Stored items from a collection:
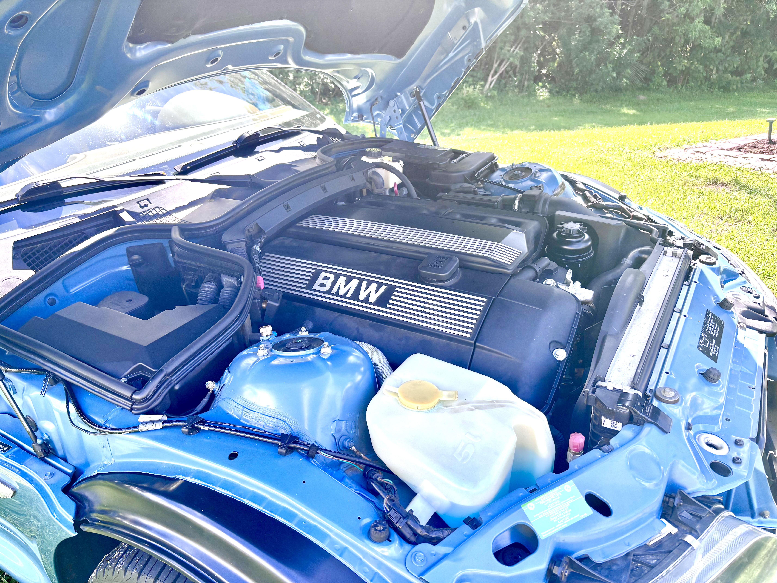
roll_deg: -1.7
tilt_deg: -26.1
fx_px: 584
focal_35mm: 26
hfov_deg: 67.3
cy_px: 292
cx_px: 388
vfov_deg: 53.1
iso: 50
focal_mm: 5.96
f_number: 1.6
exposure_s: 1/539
--
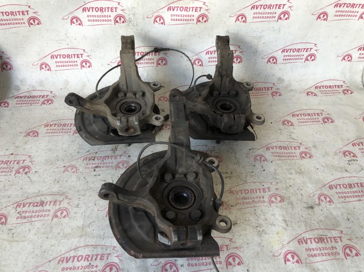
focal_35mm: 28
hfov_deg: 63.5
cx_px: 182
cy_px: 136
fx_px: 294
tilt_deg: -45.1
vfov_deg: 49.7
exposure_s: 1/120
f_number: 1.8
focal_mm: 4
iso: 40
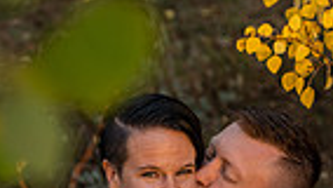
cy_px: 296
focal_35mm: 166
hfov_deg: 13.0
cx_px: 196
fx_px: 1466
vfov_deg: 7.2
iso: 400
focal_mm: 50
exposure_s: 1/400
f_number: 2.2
==
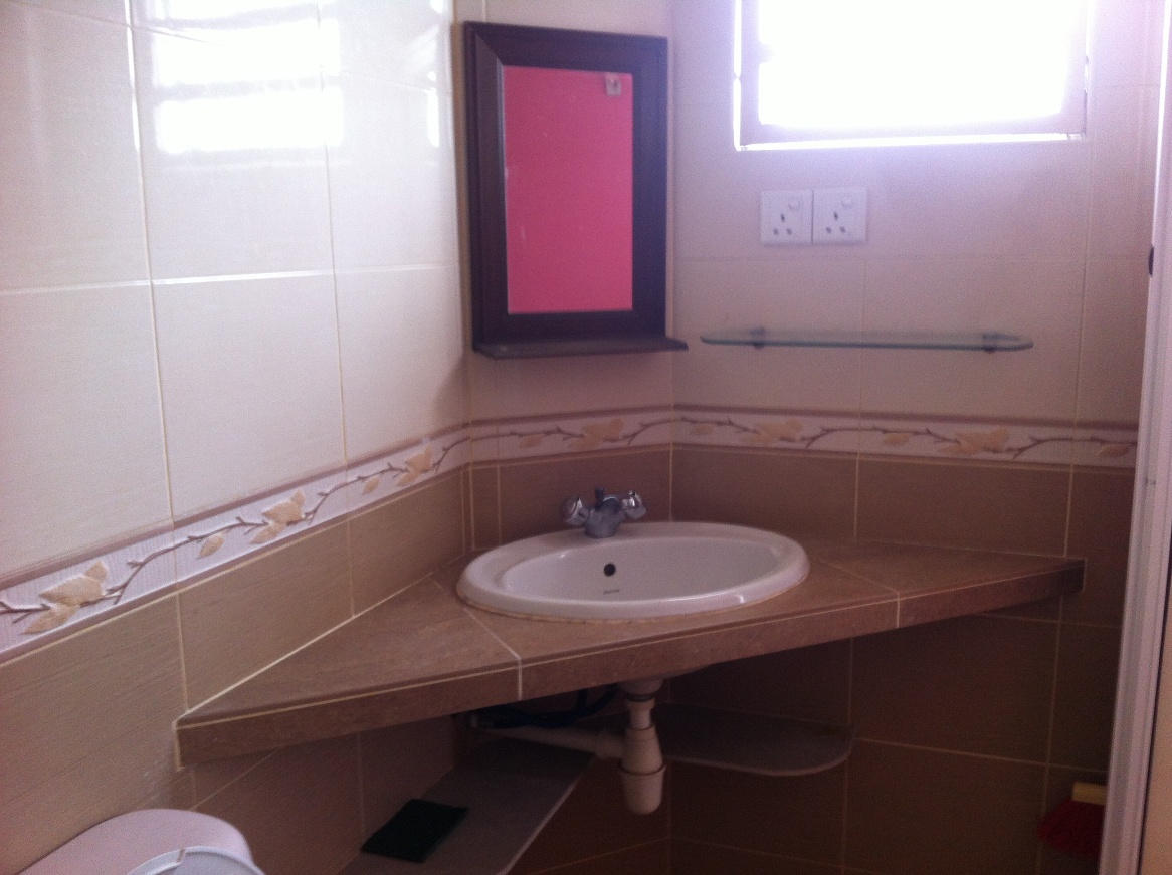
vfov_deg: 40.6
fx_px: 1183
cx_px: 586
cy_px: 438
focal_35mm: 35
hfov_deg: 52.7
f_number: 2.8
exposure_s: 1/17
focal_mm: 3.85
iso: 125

### PROBLEM REQUIREMENTS:
Copy the entries above exactly, but only from the line holding "roll_deg: -1.7" through the line holding "exposure_s: 1/539", both included.

### ANSWER TO THE PROBLEM:
roll_deg: -1.7
tilt_deg: -26.1
fx_px: 584
focal_35mm: 26
hfov_deg: 67.3
cy_px: 292
cx_px: 388
vfov_deg: 53.1
iso: 50
focal_mm: 5.96
f_number: 1.6
exposure_s: 1/539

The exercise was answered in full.